El Gobierno de Aragón defiende la plena validez de los registros practicados en la operación «Perserte»

Mar Vaquero, portavoz del Gobierno de Aragon

El escrito incorpora un relato cronológico del procedimiento para evidenciar que la investigación ha sido «constante, activa y sin periodos de inactividad»

El Gobierno de Aragón ha defendido la plena validez jurídica de las diligencias de entrada y registro practicadas en el marco de la operación «Perserte», que instruye el Juzgado de Instrucción número 1 de Teruel y que investiga una presunta trama de corrupción medioambiental vinculada a la tramitación de proyectos eólicos y fotovoltaicos en la provincia vinculados a Forestalia.

Los Servicios Jurídicos de la comunidad autónoma, personados en la causa como perjudicada «para defender los intereses de todos los aragoneses», tal y como explicó en su día la vicepresidenta en funciones, Mar Vaquero, han presentado un escrito de oposición al recurso interpuesto por las defensas de los investigados. En dicho recurso se solicitaba la nulidad de las entradas y registros domiciliarios al considerar que se habrían acordado fuera del plazo legal de instrucción.

Frente a este planteamiento, el Ejecutivo aragonés respalda la postura del Ministerio Fiscal, que sostiene que se trata de una causa judicial compleja. Esta calificación, subrayan, justifica legalmente la ampliación del plazo de investigación y las sucesivas prórrogas acordadas por el juzgado. Las diligencias cuestionadas se adoptaron, según el escrito, durante los periodos de ampliación, por lo que «gozan de plena validez jurídica».

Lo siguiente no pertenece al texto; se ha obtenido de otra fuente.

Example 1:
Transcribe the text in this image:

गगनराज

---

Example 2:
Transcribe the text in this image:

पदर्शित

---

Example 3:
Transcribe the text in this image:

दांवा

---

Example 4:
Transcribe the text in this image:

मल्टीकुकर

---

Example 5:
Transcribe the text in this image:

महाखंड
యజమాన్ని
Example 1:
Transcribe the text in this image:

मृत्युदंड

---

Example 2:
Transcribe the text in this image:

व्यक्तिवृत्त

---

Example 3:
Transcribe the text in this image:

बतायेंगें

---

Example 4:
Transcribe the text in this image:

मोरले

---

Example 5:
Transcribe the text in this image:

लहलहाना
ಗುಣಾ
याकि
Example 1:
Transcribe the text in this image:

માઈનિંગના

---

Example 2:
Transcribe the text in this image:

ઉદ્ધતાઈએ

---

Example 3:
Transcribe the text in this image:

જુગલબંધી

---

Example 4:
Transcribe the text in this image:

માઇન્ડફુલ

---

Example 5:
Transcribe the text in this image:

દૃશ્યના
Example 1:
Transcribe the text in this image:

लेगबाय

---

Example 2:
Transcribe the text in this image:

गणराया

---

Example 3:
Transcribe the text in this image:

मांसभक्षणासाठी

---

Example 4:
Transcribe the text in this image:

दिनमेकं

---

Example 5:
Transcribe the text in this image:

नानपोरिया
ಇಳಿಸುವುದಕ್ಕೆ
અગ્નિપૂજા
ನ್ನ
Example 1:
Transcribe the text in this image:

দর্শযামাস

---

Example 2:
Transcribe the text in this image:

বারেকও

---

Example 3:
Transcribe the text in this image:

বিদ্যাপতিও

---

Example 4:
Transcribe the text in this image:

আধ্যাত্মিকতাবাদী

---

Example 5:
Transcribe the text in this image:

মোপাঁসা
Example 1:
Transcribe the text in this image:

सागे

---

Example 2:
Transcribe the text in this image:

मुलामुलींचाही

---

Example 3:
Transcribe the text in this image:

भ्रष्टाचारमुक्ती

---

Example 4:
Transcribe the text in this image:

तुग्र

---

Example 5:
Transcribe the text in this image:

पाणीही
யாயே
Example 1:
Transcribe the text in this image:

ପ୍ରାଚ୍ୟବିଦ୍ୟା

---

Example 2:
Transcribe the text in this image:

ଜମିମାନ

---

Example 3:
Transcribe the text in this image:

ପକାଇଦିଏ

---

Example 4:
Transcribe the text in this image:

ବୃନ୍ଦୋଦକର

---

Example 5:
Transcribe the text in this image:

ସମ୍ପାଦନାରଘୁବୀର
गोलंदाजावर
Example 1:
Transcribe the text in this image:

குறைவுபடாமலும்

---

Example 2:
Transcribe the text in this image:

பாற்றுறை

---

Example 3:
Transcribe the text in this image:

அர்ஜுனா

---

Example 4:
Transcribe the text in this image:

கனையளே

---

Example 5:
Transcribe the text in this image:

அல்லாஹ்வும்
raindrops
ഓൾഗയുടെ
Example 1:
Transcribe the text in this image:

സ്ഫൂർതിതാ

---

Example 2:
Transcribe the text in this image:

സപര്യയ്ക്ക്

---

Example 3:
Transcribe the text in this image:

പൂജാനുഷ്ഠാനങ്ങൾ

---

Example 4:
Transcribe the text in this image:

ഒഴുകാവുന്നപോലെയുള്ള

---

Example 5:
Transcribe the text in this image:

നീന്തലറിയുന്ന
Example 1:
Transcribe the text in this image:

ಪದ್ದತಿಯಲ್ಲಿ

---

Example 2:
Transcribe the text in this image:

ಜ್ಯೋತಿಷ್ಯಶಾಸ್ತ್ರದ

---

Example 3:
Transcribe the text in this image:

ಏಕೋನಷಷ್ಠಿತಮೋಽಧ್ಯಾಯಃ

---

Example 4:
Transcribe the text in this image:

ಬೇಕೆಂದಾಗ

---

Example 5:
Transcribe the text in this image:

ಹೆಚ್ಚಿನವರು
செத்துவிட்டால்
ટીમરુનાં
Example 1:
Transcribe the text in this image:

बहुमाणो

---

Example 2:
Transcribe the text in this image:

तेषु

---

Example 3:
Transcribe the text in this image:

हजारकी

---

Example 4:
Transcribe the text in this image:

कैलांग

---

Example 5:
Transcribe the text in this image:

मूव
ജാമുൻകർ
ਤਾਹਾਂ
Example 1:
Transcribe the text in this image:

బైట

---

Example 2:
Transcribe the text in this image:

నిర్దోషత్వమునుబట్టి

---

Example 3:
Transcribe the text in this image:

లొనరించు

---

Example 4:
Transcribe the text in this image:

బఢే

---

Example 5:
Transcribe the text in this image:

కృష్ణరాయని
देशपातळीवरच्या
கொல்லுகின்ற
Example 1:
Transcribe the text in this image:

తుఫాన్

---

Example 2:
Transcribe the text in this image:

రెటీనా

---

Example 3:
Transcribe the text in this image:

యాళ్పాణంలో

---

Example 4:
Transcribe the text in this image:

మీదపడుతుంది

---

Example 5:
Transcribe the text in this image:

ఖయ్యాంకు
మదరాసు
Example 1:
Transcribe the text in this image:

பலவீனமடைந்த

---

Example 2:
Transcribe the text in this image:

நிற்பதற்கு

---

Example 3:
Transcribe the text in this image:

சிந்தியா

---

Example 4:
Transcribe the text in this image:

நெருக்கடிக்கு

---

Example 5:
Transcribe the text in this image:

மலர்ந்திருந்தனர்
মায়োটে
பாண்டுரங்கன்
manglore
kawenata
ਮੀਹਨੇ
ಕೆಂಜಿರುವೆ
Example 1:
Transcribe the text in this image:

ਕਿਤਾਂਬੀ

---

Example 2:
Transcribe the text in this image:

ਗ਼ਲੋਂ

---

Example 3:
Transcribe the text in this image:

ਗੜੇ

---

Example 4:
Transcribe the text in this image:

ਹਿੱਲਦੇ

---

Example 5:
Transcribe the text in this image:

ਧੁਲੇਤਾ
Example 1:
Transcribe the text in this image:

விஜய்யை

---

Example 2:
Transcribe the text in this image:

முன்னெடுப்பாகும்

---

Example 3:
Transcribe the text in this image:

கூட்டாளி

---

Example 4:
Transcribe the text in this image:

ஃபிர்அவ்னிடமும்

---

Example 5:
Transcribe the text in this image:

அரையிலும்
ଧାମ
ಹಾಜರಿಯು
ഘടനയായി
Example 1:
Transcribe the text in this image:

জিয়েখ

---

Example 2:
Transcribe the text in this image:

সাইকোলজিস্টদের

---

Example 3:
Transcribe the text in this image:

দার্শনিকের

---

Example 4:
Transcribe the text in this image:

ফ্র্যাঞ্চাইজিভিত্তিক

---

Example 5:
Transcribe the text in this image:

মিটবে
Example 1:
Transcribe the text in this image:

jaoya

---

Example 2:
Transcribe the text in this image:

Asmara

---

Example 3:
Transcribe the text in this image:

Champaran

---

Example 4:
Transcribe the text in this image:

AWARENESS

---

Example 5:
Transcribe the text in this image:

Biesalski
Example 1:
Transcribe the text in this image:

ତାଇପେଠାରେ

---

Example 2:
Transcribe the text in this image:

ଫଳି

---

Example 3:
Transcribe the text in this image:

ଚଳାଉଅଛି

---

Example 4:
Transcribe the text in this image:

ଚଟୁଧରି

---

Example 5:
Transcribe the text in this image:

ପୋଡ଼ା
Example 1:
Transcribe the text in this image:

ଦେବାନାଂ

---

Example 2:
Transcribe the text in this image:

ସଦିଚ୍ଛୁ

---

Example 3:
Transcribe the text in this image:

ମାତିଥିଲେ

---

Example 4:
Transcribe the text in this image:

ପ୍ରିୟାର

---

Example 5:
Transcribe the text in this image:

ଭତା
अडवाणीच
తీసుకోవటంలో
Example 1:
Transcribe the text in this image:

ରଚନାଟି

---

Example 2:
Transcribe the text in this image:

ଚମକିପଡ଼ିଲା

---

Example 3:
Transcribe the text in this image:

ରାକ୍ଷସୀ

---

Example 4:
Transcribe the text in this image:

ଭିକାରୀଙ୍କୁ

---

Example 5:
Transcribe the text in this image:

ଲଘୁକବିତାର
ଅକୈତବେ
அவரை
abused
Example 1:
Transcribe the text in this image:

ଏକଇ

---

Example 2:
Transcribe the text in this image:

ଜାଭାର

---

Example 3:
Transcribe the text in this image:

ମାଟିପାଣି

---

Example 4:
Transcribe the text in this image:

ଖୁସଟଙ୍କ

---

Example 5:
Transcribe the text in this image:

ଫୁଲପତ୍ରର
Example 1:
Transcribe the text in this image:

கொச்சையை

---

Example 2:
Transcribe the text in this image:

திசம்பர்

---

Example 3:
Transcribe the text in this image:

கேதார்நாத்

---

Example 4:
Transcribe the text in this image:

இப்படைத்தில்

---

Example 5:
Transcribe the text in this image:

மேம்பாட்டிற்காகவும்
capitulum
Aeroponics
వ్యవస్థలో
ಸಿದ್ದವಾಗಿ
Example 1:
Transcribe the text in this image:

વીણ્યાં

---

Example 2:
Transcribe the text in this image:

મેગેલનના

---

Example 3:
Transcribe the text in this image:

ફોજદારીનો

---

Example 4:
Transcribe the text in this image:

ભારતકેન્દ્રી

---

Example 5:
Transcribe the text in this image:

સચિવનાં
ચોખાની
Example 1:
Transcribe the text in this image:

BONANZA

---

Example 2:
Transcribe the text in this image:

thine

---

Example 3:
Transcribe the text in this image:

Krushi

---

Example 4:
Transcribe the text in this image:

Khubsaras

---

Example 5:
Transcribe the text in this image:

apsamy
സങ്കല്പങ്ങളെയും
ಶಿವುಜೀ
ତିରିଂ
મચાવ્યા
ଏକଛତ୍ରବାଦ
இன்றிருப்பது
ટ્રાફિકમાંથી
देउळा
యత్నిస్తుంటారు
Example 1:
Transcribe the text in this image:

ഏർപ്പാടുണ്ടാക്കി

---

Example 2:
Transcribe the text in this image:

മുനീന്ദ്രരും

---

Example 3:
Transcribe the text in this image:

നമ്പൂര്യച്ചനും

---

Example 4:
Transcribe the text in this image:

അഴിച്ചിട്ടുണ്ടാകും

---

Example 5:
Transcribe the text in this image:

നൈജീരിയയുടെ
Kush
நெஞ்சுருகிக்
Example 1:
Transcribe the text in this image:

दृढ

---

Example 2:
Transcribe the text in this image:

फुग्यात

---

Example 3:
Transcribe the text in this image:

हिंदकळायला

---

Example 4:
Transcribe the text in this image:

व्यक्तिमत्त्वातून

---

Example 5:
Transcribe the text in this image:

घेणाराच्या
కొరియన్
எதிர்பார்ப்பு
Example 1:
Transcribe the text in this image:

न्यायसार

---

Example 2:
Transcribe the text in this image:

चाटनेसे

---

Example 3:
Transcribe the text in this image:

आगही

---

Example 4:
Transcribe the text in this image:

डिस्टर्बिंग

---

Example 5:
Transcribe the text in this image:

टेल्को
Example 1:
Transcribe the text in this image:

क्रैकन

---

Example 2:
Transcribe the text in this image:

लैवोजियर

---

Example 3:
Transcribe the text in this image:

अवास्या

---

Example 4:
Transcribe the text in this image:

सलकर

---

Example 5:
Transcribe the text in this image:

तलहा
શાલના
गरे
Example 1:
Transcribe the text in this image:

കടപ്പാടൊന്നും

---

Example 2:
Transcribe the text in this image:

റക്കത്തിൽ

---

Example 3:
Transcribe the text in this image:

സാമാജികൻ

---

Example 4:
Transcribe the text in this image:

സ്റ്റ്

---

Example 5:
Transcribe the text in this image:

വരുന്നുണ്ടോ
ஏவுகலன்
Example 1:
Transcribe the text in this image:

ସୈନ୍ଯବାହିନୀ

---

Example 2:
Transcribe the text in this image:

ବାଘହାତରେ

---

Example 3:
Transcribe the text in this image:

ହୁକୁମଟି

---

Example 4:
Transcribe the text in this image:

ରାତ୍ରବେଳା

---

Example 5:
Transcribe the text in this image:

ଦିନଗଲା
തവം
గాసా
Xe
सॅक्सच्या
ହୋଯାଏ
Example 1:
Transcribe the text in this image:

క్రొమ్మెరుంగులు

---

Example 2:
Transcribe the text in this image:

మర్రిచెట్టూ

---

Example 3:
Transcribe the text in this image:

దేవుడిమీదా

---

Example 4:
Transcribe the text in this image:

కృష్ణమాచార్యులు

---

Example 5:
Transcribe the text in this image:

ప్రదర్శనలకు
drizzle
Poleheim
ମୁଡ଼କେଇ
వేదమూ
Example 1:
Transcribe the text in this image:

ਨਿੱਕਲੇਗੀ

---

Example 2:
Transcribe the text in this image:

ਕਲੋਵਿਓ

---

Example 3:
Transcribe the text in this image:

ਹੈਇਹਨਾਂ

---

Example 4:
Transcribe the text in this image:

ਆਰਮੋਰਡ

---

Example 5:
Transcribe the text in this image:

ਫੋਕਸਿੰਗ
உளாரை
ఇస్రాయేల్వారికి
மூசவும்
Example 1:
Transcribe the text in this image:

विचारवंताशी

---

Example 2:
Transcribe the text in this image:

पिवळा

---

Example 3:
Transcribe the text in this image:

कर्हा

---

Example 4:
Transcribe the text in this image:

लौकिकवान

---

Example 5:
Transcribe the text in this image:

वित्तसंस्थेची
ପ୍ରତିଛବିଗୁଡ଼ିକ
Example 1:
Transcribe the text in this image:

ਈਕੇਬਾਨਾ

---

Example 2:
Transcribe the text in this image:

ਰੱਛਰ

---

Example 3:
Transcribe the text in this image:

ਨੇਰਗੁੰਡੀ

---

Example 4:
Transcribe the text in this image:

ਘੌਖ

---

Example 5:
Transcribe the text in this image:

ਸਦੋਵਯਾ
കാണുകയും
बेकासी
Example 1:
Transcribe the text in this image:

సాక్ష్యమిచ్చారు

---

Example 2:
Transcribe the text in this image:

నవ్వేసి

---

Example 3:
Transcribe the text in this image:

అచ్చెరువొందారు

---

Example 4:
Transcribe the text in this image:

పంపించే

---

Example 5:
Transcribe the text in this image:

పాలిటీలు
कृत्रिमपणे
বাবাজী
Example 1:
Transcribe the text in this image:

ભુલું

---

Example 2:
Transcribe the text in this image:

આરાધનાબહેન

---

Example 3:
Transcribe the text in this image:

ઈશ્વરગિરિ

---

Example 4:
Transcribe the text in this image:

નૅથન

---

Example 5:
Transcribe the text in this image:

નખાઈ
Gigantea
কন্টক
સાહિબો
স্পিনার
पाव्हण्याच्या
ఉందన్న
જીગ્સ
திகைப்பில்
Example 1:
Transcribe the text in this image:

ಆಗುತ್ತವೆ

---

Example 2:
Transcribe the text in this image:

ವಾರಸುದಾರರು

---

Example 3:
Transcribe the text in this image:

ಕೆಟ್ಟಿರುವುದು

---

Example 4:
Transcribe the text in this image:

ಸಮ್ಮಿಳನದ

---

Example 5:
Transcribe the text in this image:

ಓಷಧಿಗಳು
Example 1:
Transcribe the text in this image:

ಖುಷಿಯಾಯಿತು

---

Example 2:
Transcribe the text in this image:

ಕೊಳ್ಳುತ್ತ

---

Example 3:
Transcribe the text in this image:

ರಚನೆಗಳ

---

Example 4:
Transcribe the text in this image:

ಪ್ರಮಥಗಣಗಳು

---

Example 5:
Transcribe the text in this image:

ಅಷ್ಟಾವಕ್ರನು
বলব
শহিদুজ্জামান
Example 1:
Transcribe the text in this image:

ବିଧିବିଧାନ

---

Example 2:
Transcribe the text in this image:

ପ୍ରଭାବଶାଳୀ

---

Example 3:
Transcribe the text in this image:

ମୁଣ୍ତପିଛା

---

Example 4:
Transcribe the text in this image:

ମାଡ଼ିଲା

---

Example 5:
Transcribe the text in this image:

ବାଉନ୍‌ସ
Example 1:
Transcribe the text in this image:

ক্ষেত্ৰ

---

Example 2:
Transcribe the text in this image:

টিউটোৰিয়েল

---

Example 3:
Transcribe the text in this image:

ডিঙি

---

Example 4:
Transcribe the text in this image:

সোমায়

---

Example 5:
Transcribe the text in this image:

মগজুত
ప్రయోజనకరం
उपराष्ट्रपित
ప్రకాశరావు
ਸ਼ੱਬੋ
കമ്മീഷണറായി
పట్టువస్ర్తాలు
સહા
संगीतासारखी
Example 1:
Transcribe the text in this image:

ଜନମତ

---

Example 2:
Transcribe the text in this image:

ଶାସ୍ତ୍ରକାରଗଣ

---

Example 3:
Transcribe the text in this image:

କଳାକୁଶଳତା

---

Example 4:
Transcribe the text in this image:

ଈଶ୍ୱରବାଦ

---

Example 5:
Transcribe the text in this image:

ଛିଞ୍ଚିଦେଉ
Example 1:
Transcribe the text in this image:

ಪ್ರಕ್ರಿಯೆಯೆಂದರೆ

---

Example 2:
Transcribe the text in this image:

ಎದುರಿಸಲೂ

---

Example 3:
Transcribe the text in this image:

Los Servicios Jurídicos sostienen además que, incluso en el supuesto de que la causa no fuese considerada formalmente compleja, las actuaciones serían igualmente válidas. Argumentan que fueron acordadas dentro del plazo legal o derivan directamente de diligencias solicitadas en tiempo y forma. El escrito incorpora un relato cronológico del procedimiento para evidenciar que la investigación ha sido «constante, activa y sin periodos de inactividad».

Uno de los elementos centrales de la oposición es que los informes elaborados por la Unidad Central Operativa de Medio Ambiente (UCOMA) del SEPRONA y otras diligencias consideradas esenciales fueron solicitados desde el inicio del procedimiento, antes del límite temporal que las defensas fijan como fecha de caducidad. En consecuencia, las actuaciones posteriores —entre ellas las entradas y registros— serían una consecuencia directa de aquellas primeras diligencias, lo que, a juicio del Gobierno, impide calificarlas como extemporáneas o nulas.

El escrito también invoca la jurisprudencia más reciente del Tribunal Supremo, que ha superado interpretaciones anteriores que conllevaban la anulación automática de diligencias acordadas fuera del plazo de instrucción. Según esta doctrina, el eventual incumplimiento del plazo no implica por sí mismo la nulidad de las actuaciones ni el archivo del procedimiento, ni puede utilizarse como vía indirecta para provocar una prescripción artificial de los delitos investigados.